The listing is to be returned word for word, without its images.

── RECORDS FOR THE EXERCISE

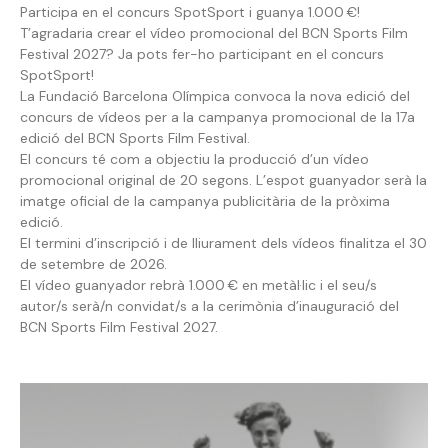
Participa en el concurs SpotSport i guanya 1.000 €!
T’agradaria crear el vídeo promocional del BCN Sports Film
Festival 2027? Ja pots fer-ho participant en el concurs
SpotSport!
La Fundació Barcelona Olímpica convoca la nova edició del
concurs de vídeos per a la campanya promocional de la 17a
edició del BCN Sports Film Festival.
El concurs té com a objectiu la producció d’un vídeo
promocional original de 20 segons. L’espot guanyador serà la
imatge oficial de la campanya publicitària de la pròxima
edició.
El termini d’inscripció i de lliurament dels vídeos finalitza el 30
de setembre de 2026.
El vídeo guanyador rebrà 1.000 € en metàl·lic i el seu/s
autor/s serà/n convidat/s a la cerimònia d’inauguració del
BCN Sports Film Festival 2027.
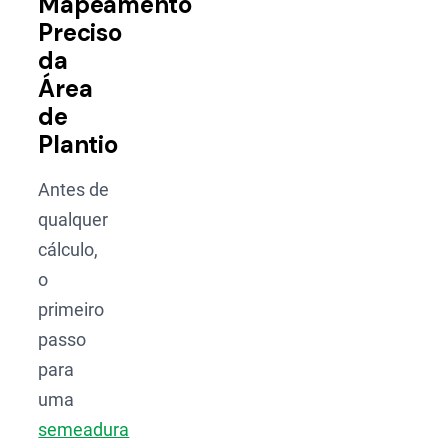
Mapeamento
Preciso
da
Área
de
Plantio
Antes de
qualquer
cálculo,
o
primeiro
passo
para
uma
semeadura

────

▶ **EXERCISE SOLUTION**:
Participa en el concurs SpotSport i guanya 1.000 €!
T’agradaria crear el vídeo promocional del BCN Sports Film
Festival 2027? Ja pots fer-ho participant en el concurs
SpotSport!
La Fundació Barcelona Olímpica convoca la nova edició del
concurs de vídeos per a la campanya promocional de la 17a
edició del BCN Sports Film Festival.
El concurs té com a objectiu la producció d’un vídeo
promocional original de 20 segons. L’espot guanyador serà la
imatge oficial de la campanya publicitària de la pròxima
edició.
El termini d’inscripció i de lliurament dels vídeos finalitza el 30
de setembre de 2026.
El vídeo guanyador rebrà 1.000 € en metàl·lic i el seu/s
autor/s serà/n convidat/s a la cerimònia d’inauguració del
BCN Sports Film Festival 2027.
Mapeamento
Preciso
da
Área
de
Plantio
Antes de
qualquer
cálculo,
o
primeiro
passo
para
uma
semeadura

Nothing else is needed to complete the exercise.